## PROVIDED ENTRIES
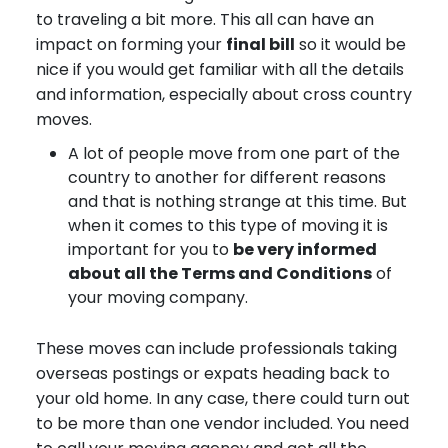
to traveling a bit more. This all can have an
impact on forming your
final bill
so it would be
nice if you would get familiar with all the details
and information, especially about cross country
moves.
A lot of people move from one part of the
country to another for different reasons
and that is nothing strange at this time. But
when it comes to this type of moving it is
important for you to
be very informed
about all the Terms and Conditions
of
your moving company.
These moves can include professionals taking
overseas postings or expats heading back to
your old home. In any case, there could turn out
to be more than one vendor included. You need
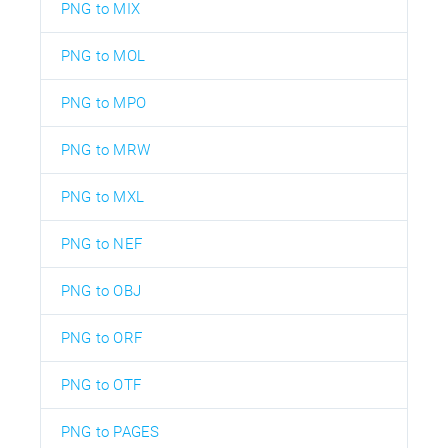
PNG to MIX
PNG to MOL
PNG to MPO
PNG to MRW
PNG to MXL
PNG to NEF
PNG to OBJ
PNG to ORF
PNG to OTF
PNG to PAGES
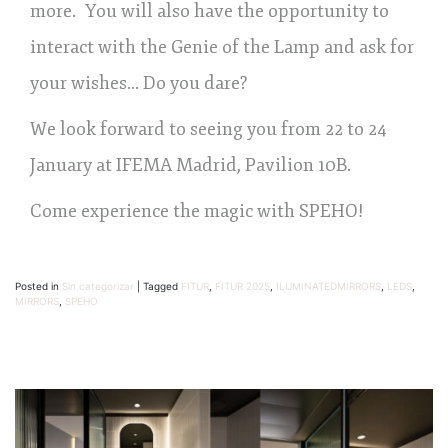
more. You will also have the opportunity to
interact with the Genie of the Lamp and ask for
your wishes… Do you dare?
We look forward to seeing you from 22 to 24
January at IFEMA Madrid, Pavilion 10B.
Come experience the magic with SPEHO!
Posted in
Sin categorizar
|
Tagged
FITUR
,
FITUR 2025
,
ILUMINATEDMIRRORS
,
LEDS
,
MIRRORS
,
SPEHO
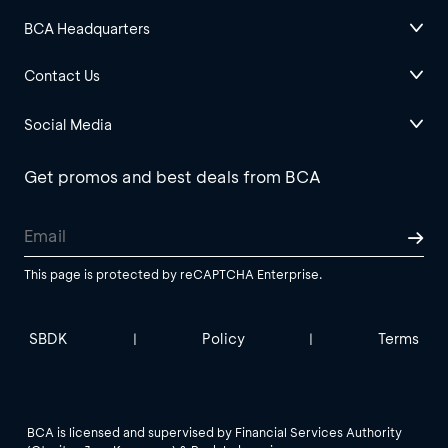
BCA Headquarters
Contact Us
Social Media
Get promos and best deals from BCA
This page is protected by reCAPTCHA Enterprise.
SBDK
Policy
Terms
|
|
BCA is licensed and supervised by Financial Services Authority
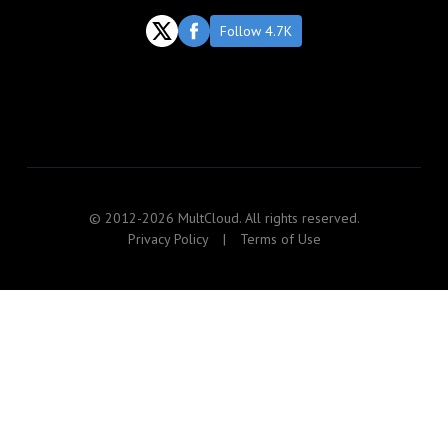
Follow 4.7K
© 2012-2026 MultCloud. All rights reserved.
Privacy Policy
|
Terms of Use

==

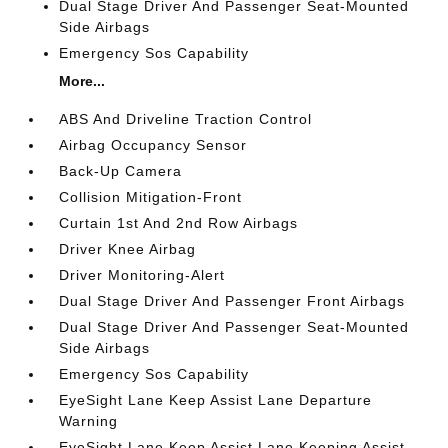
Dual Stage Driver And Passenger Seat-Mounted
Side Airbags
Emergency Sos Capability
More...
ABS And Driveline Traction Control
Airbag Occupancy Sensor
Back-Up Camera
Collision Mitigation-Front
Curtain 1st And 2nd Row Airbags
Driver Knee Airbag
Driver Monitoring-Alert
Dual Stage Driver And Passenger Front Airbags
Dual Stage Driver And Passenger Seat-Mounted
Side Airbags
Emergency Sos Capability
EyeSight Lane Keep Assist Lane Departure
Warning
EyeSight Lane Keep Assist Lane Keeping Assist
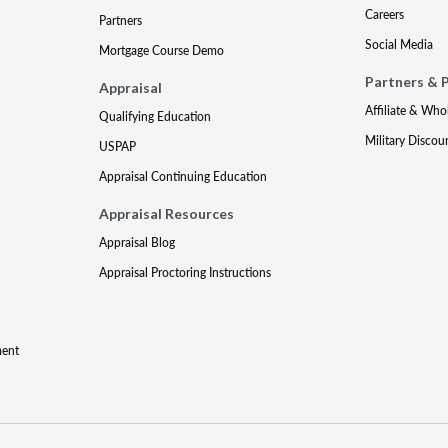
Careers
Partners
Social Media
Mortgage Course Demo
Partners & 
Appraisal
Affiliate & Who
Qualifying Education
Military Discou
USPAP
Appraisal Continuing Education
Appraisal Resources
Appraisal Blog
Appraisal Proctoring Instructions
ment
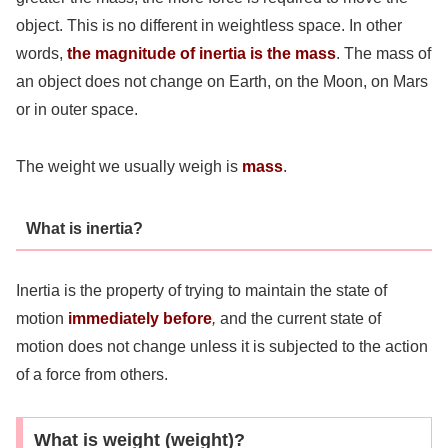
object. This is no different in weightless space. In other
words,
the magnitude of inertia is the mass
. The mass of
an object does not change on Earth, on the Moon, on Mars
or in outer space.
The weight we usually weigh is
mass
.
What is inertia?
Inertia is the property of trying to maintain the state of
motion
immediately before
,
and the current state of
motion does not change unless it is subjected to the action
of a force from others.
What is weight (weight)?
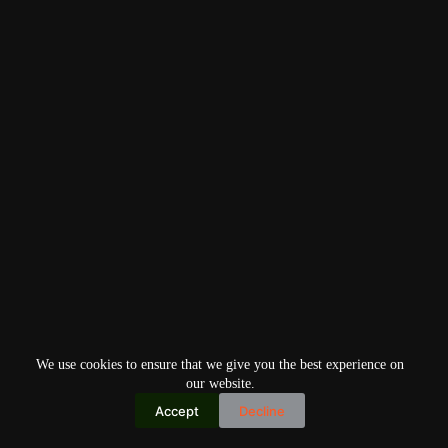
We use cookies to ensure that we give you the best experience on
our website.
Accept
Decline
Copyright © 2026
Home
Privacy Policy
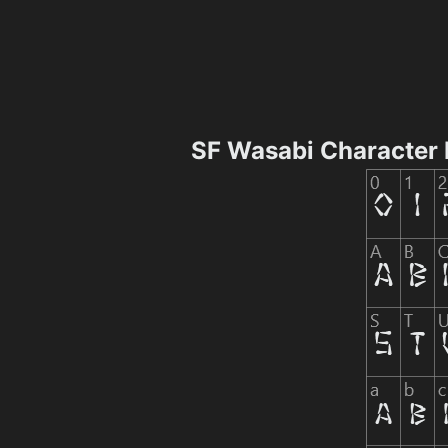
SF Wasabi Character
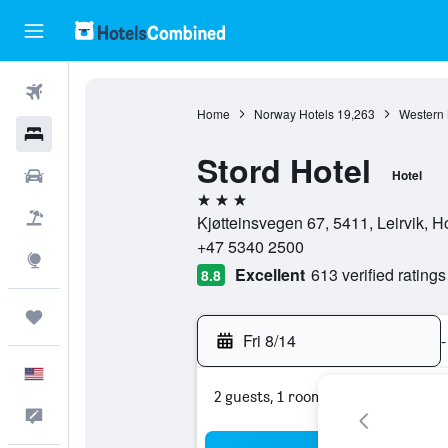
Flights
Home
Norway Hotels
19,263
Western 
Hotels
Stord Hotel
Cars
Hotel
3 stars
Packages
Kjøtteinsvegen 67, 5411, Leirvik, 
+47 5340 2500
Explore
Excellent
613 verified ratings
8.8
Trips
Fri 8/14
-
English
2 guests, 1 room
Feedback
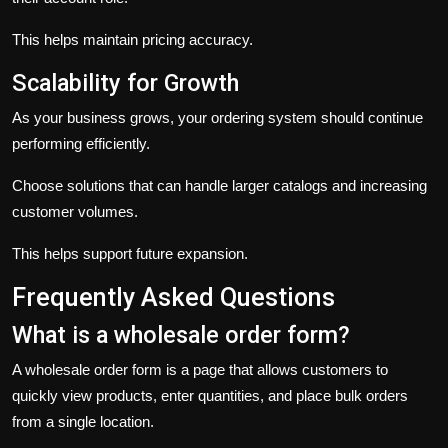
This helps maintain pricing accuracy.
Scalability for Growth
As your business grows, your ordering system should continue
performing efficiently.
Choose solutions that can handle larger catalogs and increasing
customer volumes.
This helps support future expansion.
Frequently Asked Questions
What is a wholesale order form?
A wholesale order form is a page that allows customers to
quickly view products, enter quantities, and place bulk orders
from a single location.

## EXERCISE DETAILS
Return the material word for word, starting at the line containing "to traveling a bit more. This all can have an" and ending with the line containing "PNG to PAGES". Include both of those lines, and leave the pictures out of your answer.

## WRITTEN SOLUTION
to traveling a bit more. This all can have an
impact on forming your
final bill
so it would be
nice if you would get familiar with all the details
and information, especially about cross country
moves.
A lot of people move from one part of the
country to another for different reasons
and that is nothing strange at this time. But
when it comes to this type of moving it is
important for you to
be very informed
about all the Terms and Conditions
of
your moving company.
These moves can include professionals taking
overseas postings or expats heading back to
your old home. In any case, there could turn out
to be more than one vendor included. You need
PNG to MIX
PNG to MOL
PNG to MPO
PNG to MRW
PNG to MXL
PNG to NEF
PNG to OBJ
PNG to ORF
PNG to OTF
PNG to PAGES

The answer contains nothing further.